YOUR SOCIAL MEDIA ESCAPE PLAN
If the work we’re putting in a social media platform isn’t really working, then why keep doing it?
Think about reducing your time spent on social media without completely eliminating it.
Are all those hours staring at our phones worth it for the 14 “likes,” the 3.2% impressions, the 12 clicks?
Imagine if we took one day worth of social media scrolling (like 2+ hours), and instead spent that time on something else?
- Learning how to edit videos (I recommend ScreenFlow on the Mac)
- Writing new music (or finishing a year-old song)
- Setting up a collaboration
- Building a website (or buying a domain name)
- Seeing how to build community via Discord, Substack, or Reddit
Don’t burn your social media platforms to the ground, but we can reclaim hours we’re investing in them to learn skills and strategies that will provide a bigger return down the road.
Use the emails you get from other industries as inspiration for your own newsletters.
For example, I got this email from Venmo recently:

The main point of the email was the video, but the links wasn’t to the video on YouTube – it was on the Venmo site.
You already know where I’m going with this.
When you drive someone to YOUR site, you control the branding, the vibe, the links, the experience.

[WHAT TO WORK ON] Carry the social media escape plan forward, starting right after its final sentence. The rows have no connection to the social media escape plan.

[RECORDS SUPPLIED]
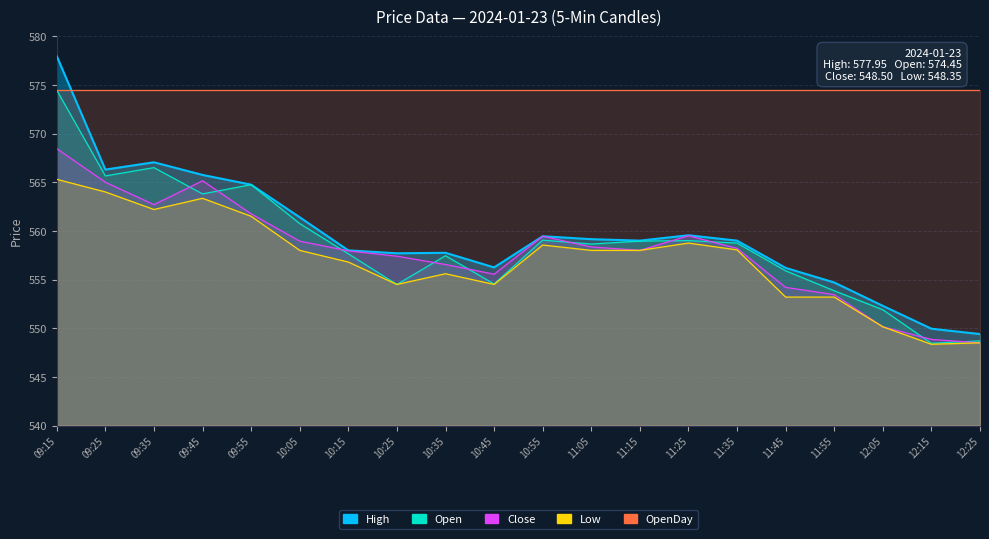

What is the label of the 8th point from the right?

11:15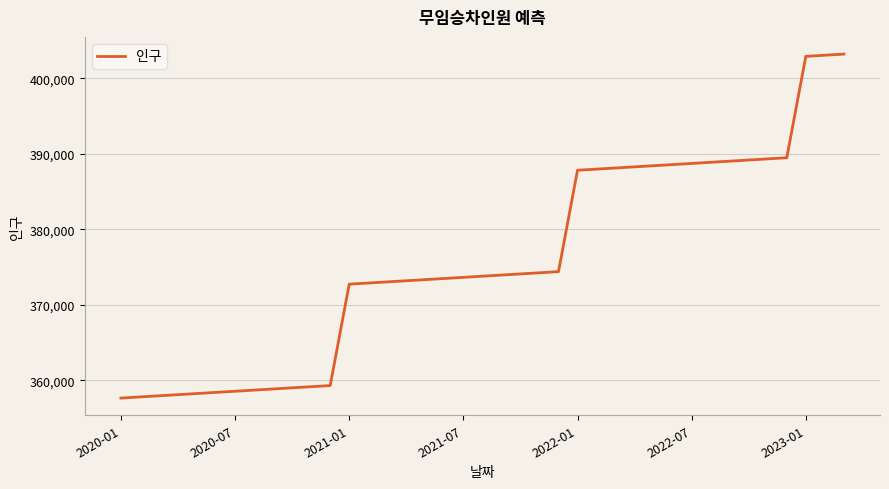

What is the difference between the maximum and minimum values?

45535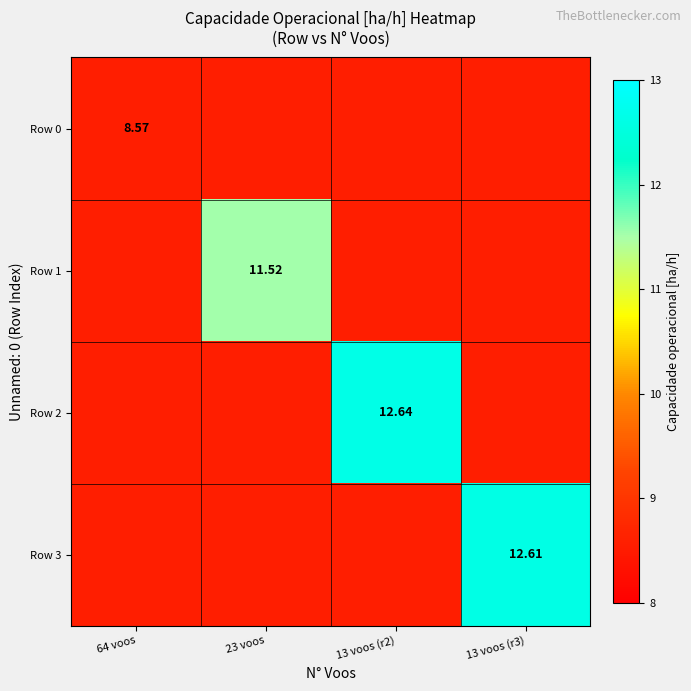

What is the sum of the Row 2 values at 23 voos and 13 voos (r3)?

17.1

[RESULT OF THE EXERCISE]
When you drive someone to YouTube, your video is now competing with content that is algorithmically alluring to your fan! Oh no!

Your site can be set up to feature your upcoming tour dates, new products in your store, a pre-order package, or an email sign up link – all things that are buried under the “SHOW MORE” link in the YouTube description area.
Look, you command a room, and you command your narrative online.
So lead your fans.
Lead them to your website. Show them your newsletter.
Not all your fans hang out at the food court at the mall anymore, subsisting on a diet of pizza, smoothies, and chicken nugget outrage.
Social media is the food court at the mall, where your posts appear next to sports news and racist tirades, and the landlord keeps raising the rent.
It’s time to leave the food court at the mall.
Stop building your entire existence on rented property, and set up your own website + newsletter.
WEEKEND TASKS
Here’s four things you can do before Monday:
- When’s the last time you cleaned your LINK IN BIO links?
- Buy a domain name from Hover (that’s a referral link) and think about setting up (or updating) your website.
- Make your own “pick one” images (like this one), and put it on your website. Have your band mates chime in and make it a whole feature – hey, it’s what all the music sites do, and people click on ‘em! Get ‘em clicking to your site instead and sell some albums.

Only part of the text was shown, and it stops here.